DRM Kills the Party

The creator of the Sims family of games has created a new game named Spore. You would think this game would be well received. The Sims have sold over 100 million copies so far. However there has been a backlash from users regarding the digital right management (DRM) schema used to prevent users from making copies of the game. The DRM only allows you to install the game 3 times. After that it will not work. This has led to a user revolt at Amazon. The users have given the game a 1 out of 5 rating for the game, complaining mostly about this restrictive DRM policy.

The creator of Sims and Spore is Will Wright. The Spore title was released to the public earlier this month. There are versions for the PC, Mac, iPhone, and Nintendo DS. Spore is an open ended game where players evolve. It has a creature creator module. You can upload your creations online the Sporepedia for sharing with others. However Spore is a single player game for now. Future versions may incorporate multi player capabilities.

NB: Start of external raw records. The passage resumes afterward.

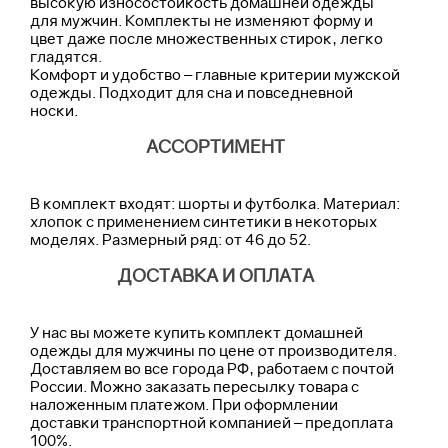
высокую износостойкость домашней одежды
для мужчин. Комплекты не изменяют форму и
цвет даже после множественных стирок, легко
гладятся.
Комфорт и удобство – главные критерии мужской
одежды. Подходит для сна и повседневной
носки.
АССОРТИМЕНТ
В комплект входят: шорты и футболка. Материал:
хлопок с применением синтетики в некоторых
моделях. Размерный ряд: от 46 до 52.
ДОСТАВКА И ОПЛАТА
У нас вы можете купить комплект домашней
одежды для мужчины по цене от производителя.
Доставляем во все города РФ, работаем с почтой
России. Можно заказать пересылку товара с
наложенным платежом. При оформлении
доставки транспортной компанией – предоплата
100%.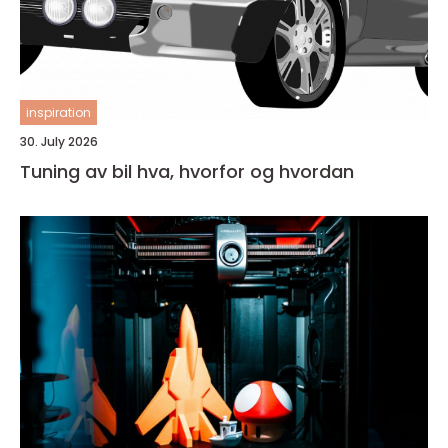
inspiration
30. July 2026
Tuning av bil hva, hvorfor og hvordan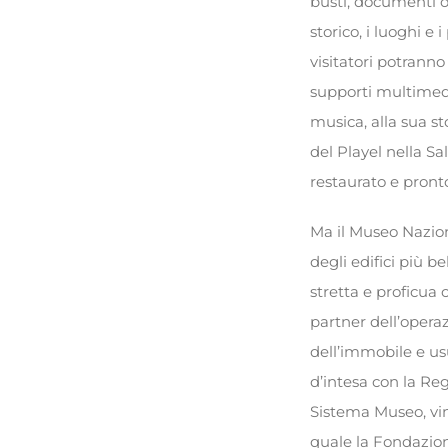
busti, documenti or
storico, i luoghi e 
visitatori potrann
supporti multimedi
musica, alla sua st
del Playel nella Sa
restaurato e pront
Ma il Museo Nazion
degli edifici più be
stretta e proficua
partner dell’opera
dell’immobile e us
d’intesa con la Reg
Sistema Museo, vinc
quale la Fondazione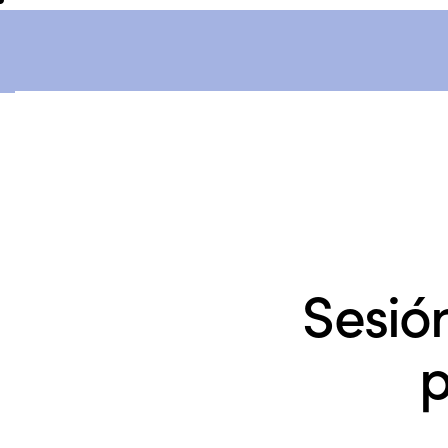
Sesió
p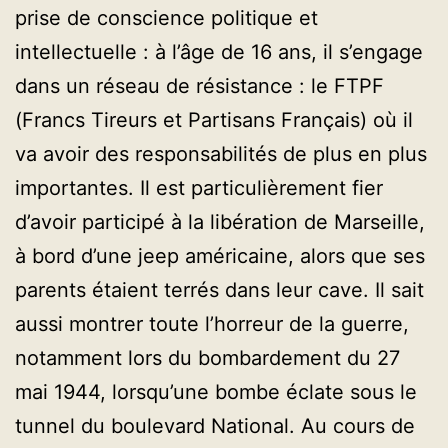
prise de conscience politique et
intellectuelle : à l’âge de 16 ans, il s’engage
dans un réseau de résistance : le FTPF
(Francs Tireurs et Partisans Français) où il
va avoir des responsabilités de plus en plus
importantes. Il est particulièrement fier
d’avoir participé à la libération de Marseille,
à bord d’une jeep américaine, alors que ses
parents étaient terrés dans leur cave. Il sait
aussi montrer toute l’horreur de la guerre,
notamment lors du bombardement du 27
mai 1944, lorsqu’une bombe éclate sous le
tunnel du boulevard National. Au cours de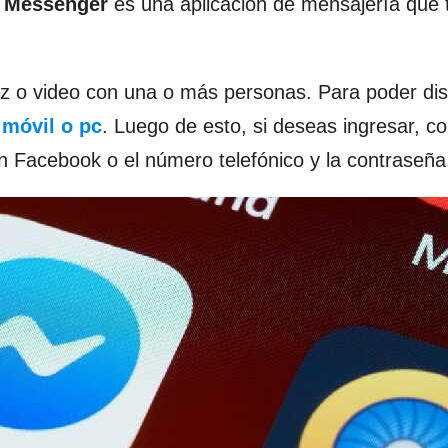
k Messenger
es una aplicación de mensajería que 
oz o video con una o más personas. Para poder dis
 móvil o pc
. Luego de esto, si deseas ingresar, co
en Facebook o el número telefónico y la contraseña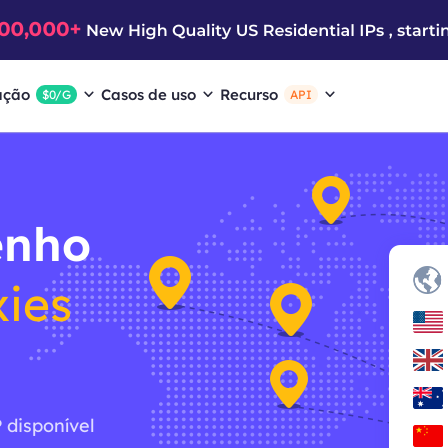
ação
Casos de uso
Recurso
$0/G
API
enho
xies
 disponível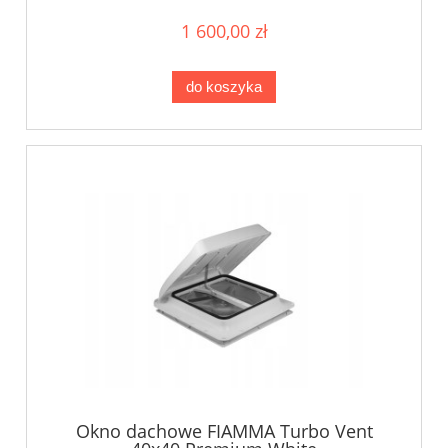
1 600,00 zł
do koszyka
Okno dachowe FIAMMA Turbo Vent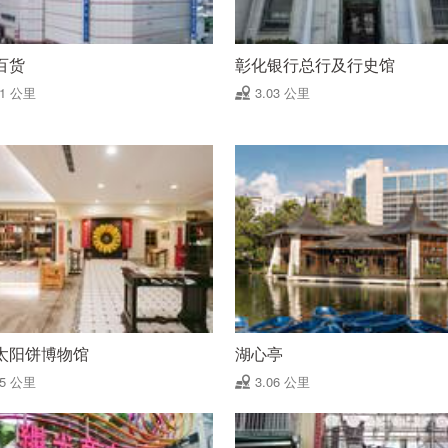
百货
彰化银行总行及行史馆
01 公里
3.03 公里
太阳饼博物馆
湖心亭
05 公里
3.06 公里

Spore may have received some bad press due to the DRM issue. However from the business perspective, what was the result? Did this prevent a lot of users from buying the game? Maybe it really prevented a lot of piracy. This is a tough call. Part of the current issue is more of a public relations one. You do not want to release something huge like the Sims but have everybody stealing copies through piracy. It is a tough line to walk.

So far I have only produced freeware. I encourage people to pass copies on to other people. When I get to the point where I am selling software, I will want to have a revenue protection strategy in place. I don’t want to piss of legitimate users. However I would not want to make it easy for the thieves to run my game.